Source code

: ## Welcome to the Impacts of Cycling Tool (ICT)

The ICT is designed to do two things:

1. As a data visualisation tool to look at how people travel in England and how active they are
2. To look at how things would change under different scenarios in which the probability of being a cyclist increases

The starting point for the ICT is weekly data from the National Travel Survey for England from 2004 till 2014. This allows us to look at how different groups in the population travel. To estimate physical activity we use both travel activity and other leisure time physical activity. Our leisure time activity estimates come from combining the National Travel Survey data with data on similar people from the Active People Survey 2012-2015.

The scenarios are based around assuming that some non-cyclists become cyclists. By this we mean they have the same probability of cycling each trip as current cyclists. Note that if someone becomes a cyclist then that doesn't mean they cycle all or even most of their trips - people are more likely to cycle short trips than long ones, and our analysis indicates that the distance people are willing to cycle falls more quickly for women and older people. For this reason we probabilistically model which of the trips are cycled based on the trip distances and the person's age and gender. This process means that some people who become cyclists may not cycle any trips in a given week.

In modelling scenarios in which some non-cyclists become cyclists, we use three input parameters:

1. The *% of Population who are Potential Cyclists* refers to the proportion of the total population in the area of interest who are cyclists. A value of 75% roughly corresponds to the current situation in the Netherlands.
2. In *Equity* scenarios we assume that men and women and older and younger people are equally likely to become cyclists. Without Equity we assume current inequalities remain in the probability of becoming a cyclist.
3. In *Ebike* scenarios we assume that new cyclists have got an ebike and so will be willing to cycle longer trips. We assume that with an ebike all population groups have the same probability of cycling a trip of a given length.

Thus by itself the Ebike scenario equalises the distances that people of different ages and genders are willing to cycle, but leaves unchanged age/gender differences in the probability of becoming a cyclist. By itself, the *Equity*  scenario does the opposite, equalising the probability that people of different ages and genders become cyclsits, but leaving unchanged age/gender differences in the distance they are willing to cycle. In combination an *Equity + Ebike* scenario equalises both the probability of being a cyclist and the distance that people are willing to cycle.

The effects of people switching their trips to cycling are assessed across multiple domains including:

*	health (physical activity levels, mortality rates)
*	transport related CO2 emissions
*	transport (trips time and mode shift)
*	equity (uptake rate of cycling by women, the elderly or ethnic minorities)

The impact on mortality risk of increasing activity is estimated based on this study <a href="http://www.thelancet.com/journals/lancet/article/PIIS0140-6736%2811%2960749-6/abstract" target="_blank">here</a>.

------

WHAT IS BEING ASKED: Report each line above that contains the word "mortality", copying every such line in full. Treat the match as case-sensitive.

RESULT FOR THIS TASK:
*	health (physical activity levels, mortality rates)
The impact on mortality risk of increasing activity is estimated based on this study <a href="http://www.thelancet.com/journals/lancet/article/PIIS0140-6736%2811%2960749-6/abstract" target="_blank">here</a>.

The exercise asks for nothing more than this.